From Ephesus (which was a Greek-speaking city located in modern-day western Turkey), Charis – calling herself by the masculine name Chariton – sails a few hundred miles south across the Mediterranean to reach Alexandria in Egypt. One of the first people she sees upon her arrival is "a young eunuch in a Phrygian hat, sitting in front of a bronze begging bowl and singing a hymn to the goddess Kybele in a reedy voice; he glanced at me, then looked away again without interest." This is the only fellow eunuch she personally encounters in the book, but other characters seem familiar with eunuchs as a class, to the point where eunuchs are routinely stereotyped as Arian heretics.
In Alexandria, she apprentices under a Jewish physician, Philon. Years pass, and she learns quickly, becoming a full-fledged physician in her own right. It is only when she falls ill that Philon learns the secret of her true gender (although the local archbishop Athanasios has realized it all along).
It is not primarily the risk of being exposed as a woman, but political dangers associated with being falsely perceived as a "gelding heretic," that prompt her to leave Alexandria. She sails north, passing her childhood home and continuing on to Thrace in Greece. Here, still disguised as the eunuch Chariton, she encounters people in a military camp who initially complain of "some lisping Asian eunuch to treat the men, some girl-faced gelding with lily-white hands and a white liver too." But a man named Athanaric stands up for Chariton as "the only honest eunuch in the world." Chariton is allowed to tend wounded soldiers and is seen as a respected physician.
A fellow physician ambushes her in the bath, first intending to kill her (believing she was a eunuch) and then, having seen her naked, trying to rape her. In any case, she stabs him fatally, and the people she works with – believing her to be a eunuch – respect her for it. She enjoys her life there and ignores her brother Thorion’s request for her to return home.
The heroine's private gender identity is ambiguous. She is not particularly feminine, and she deeply values the freedom gained from presenting as a eunuch. On the other hand, she is desperately lonely, fearing she will never marry or have children.
When the Goths move into Thrace, the emperor is hopeful that they will settle in a Thracian wasteland, serve in the army, and pay taxes. But their arrival bodes less well for Chariton. The Gothic king Fritigern captures the alleged eunuch and recognizes the dual benefit of possessing this person who is at once a skillful physician and a famously long-lost noblewoman. Fritigern requires her to wear women’s clothing and tries to marry her off to a Gothic man, but she refuses.

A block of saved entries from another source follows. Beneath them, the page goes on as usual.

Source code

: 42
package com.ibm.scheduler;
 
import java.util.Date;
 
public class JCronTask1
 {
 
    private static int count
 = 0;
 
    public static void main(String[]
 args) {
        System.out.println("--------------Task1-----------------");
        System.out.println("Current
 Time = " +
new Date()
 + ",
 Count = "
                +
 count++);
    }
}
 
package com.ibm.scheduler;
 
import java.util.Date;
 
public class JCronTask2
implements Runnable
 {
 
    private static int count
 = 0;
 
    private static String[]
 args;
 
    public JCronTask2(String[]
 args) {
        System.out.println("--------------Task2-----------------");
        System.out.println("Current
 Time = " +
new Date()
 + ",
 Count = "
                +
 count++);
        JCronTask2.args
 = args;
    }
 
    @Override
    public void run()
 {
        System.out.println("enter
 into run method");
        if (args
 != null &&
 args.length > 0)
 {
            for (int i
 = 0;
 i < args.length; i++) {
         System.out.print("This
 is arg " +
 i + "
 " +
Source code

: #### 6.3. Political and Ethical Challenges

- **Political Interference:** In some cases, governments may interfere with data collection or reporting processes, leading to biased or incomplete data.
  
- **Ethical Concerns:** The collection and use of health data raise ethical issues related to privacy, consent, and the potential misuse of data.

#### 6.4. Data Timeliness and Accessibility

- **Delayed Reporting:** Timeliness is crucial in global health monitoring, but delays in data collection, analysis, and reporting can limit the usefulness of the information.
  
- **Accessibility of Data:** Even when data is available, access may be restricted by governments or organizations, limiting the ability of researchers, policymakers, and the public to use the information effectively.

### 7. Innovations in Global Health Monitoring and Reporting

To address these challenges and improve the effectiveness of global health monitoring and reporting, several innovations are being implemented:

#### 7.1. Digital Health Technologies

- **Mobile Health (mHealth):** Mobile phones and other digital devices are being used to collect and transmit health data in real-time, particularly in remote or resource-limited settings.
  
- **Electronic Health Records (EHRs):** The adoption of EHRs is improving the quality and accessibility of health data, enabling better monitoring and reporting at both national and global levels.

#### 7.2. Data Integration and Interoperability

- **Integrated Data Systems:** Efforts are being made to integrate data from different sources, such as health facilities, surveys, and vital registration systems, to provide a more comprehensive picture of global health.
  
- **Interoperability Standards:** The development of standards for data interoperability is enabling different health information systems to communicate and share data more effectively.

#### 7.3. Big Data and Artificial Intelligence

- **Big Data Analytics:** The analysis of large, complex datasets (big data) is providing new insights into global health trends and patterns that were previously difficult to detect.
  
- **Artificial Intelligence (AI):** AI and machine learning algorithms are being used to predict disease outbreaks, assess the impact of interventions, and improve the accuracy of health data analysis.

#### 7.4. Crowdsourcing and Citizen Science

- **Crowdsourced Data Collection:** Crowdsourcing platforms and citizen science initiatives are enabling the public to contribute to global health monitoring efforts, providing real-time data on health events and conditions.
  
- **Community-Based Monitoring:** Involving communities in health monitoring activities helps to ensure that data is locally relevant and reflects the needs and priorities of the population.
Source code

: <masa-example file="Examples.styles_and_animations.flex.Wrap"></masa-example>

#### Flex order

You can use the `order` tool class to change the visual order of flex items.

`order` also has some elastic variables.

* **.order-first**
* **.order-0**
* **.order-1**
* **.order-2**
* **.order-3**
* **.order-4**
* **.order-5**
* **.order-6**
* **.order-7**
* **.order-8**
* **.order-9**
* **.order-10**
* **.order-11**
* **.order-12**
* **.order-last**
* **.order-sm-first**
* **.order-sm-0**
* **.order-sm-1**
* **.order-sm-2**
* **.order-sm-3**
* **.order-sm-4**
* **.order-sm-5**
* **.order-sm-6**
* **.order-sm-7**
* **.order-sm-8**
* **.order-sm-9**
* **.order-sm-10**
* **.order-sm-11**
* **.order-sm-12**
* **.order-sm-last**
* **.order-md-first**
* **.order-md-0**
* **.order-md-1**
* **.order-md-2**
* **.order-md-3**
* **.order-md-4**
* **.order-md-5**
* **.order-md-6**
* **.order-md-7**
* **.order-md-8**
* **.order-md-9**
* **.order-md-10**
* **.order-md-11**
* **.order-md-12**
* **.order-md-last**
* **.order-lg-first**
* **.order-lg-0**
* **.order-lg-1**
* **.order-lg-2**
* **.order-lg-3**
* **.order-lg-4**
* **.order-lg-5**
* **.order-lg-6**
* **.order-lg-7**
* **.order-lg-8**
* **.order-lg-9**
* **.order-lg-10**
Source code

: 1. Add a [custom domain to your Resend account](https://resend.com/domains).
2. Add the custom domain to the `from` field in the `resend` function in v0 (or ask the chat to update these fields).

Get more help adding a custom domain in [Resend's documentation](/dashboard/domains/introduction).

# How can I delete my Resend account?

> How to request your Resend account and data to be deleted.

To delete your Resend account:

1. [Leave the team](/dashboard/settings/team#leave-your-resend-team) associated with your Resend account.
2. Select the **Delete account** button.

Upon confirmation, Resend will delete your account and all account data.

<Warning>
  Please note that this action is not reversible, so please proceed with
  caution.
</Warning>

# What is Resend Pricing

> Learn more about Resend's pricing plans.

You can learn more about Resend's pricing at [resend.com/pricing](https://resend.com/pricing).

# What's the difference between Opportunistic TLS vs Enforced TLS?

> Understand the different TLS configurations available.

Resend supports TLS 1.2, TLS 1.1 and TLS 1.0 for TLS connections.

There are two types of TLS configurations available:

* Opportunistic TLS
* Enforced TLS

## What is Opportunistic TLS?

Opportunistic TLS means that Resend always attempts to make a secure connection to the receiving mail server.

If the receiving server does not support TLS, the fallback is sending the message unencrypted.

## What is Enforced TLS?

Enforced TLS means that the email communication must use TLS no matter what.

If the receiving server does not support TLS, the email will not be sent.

Charis’s brother Thorion, who is by now the governor of Scythia, sends Athanaric to ransom her from the Goths. Charis has secretly loved Athanaric for years, but has never told him so, because he only ever knew her as Chariton. When Athanaric arrives at the house of Fritigern, he sees Charis in a woman’s dress and realizes her true identity. At this point, they are able to fall in love with each other.
Influence
Gillian Bradshaw’s story, published in 1986, apparently inspired a similar novel by Anne Perry called The Sheen on the Silk, published in 2010. Perry’s story also features a young Roman woman who disguises herself as a eunuch to become a doctor, although it is set 900 years later in Byzantine Constantinople.
Originally posted April 15, 2013 to Helium Network.